Shukria has been approached to be a candidate. Later, when we are sitting in Maria's Beauty Parlour, she says she's not sure if she'll agree to do it. "I don't want anything to do with politics. I want to do social politics. I'm still deciding what the best way is, to show women that they can be powerful." We've gatecrashed Maria's Beauty Parlour - actually run by a Fasila Samadi - hoping to find a blushing bride. And it worked: In the chair is 18-year old Basira, who will be officially engaged to her cousin today. In Afghanistan there are four ceremonies - acceptance, engagement, religious and the wedding proper - and each one requires a special dress and hours sitting in Fasila's chair. The result is stunning, in a way: Basira's face is caked in exuberant colour; her hair stiff with glitter and hairspray. Even if she was blushing, we wouldn't be able to see it. "She's been here since 8am," says her sister, who's acting as bridesmaid and interpreter - Basira doesn't speak once, either because she's trembling with nerves, or she doesn't want to crack her makeup. She's not allowed to smile, anyway - despite the Western style pink crinoline dress she's wearing (hired from a wedding boutique down the street for $30) - she's still a good Islamic bride, and is supposed to look glum because she's leaving her parents. Or perhaps it's because of three hours of waxing, eyebrow-plucking, make-up: A glance at the pile of garish Iranian-made cosmetics, wooden hair-rollers and tubs of glitter that wouldn't go amiss in a circus, and you realise why she looks glazed, in more ways than one. Still, if you'd been hiding under a burqa after six years, you'd probably go mad with the make-up, too.

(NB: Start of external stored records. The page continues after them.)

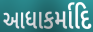
આધાકર્માદિ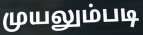
முயலும்படி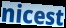
nicest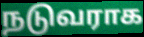
நடுவராக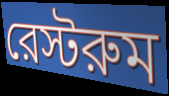
রেস্টরুমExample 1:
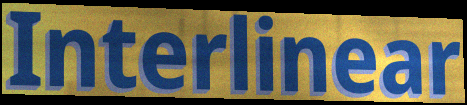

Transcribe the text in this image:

Interlinear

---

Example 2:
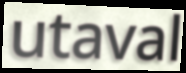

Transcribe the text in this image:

utaval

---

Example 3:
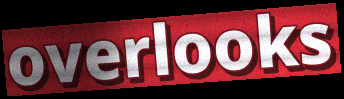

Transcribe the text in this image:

overlooks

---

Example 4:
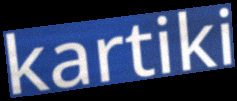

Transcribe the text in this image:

kartiki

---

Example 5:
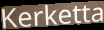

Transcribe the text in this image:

KerkettaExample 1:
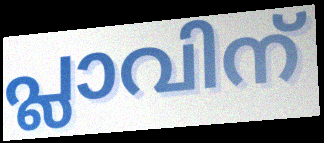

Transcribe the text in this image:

പ്ലാവിന്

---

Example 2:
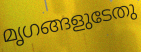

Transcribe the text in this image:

മൃഗങ്ങളുടേതു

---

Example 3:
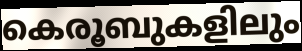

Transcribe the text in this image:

കെരൂബുകളിലും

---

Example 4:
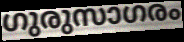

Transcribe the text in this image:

ഗുരുസാഗരം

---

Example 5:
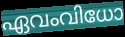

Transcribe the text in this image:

ഏവംവിധോ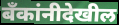
बँकांनीदेखीलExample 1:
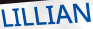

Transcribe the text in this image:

LILLIAN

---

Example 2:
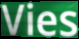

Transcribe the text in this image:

Vies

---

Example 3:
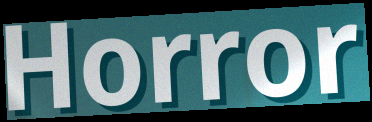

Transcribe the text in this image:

Horror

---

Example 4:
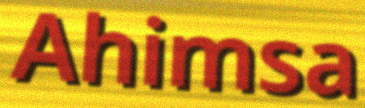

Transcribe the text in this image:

Ahimsa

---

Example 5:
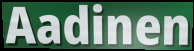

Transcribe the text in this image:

Aadinen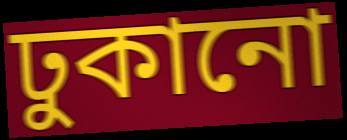
ঢুকানোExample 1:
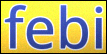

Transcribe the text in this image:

febi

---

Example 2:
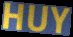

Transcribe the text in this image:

HUY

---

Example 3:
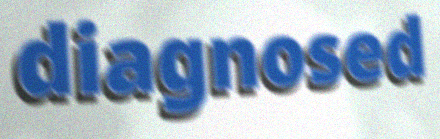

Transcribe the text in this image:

diagnosed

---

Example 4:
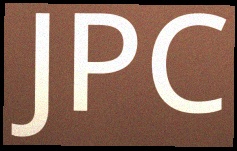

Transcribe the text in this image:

JPC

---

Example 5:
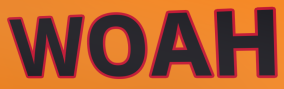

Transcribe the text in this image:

WOAH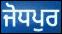
ਜੋਧਪੁਰ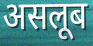
असलूब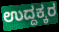
ಉದ್ದಕ್ಕರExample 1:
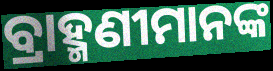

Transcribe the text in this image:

ବ୍ରାହ୍ମଣୀମାନଙ୍କ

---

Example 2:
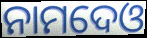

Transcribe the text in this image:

ନାମଦେଓ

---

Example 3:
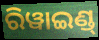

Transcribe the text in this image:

ରିୱାଇଣ୍ଡ୍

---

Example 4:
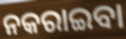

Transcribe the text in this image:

ନକରାଇବା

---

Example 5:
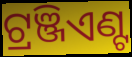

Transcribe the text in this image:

ଟ୍ରଞ୍ଜିଏଣ୍ଟ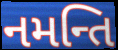
નમન્તિ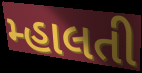
મ્હાલતી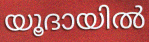
യൂദായിൽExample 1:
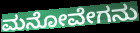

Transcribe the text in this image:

ಮನೋವೇಗನು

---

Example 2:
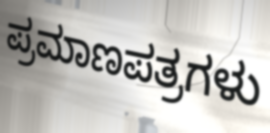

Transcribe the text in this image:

ಪ್ರಮಾಣಪತ್ರಗಳು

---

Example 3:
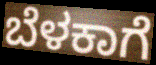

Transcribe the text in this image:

ಬೆಳಕಾಗೆ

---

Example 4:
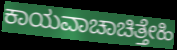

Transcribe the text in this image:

ಕಾಯವಾಚಾಚಿತ್ತೇಹಿ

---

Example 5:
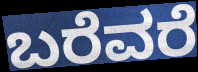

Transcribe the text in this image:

ಬರೆವರೆ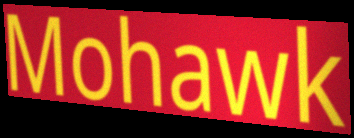
MohawkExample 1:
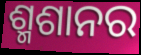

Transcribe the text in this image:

ଶ୍ମଶାନର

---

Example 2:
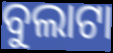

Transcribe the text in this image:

ବୁଲାଟା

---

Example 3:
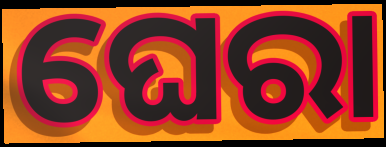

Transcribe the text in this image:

ଘେରା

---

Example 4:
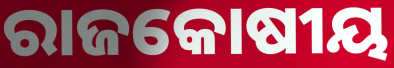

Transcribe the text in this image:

ରାଜକୋଷୀୟ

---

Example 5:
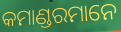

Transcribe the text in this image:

କମାଣ୍ଡରମାନେ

"Women spent a lot of time making up their faces, even under the burqa," says Fasila. "There was nothing else to do." Maria's Beauty Parlour, which re-opened after the Taliban left, now brings her $70 a day. She also works part-time at the Ministry of Women's Affairs, "to do my people some good." "Look at her," says Shukria. "She runs a beauty parlour, she works in the ministry, she looks after her disabled daughter. And she is just one woman."
There must be lots of women like Fasila in Kabul. Strong women breathing a little more easily, even if they're choosing to greet peace cautiously, through a material mesh. And Shukria is a pretty good champion for them. We visit a wedding dress shop nearby, where Afghan women rent their bridal gowns and engagement dresses for $30 a shot. There are no women working here, admits the owner, though he can't explain why. "Women always work better than men!" exclaims Shukria, before she sweeps out of the shop. "All over the world!"
Recently, there have been reports of ethnic Tajik fighters cleansing Pashtuns from their homes in northern Afghanistan. Despite the bombs and the millions of dollars in aid, the international community is a thin patch on a very deeply cracked country. For Basira, with her wedding jitters, and her unemployed husband, for Shukria and her readers, for Aqila and her headscarf, I hope the patch holds.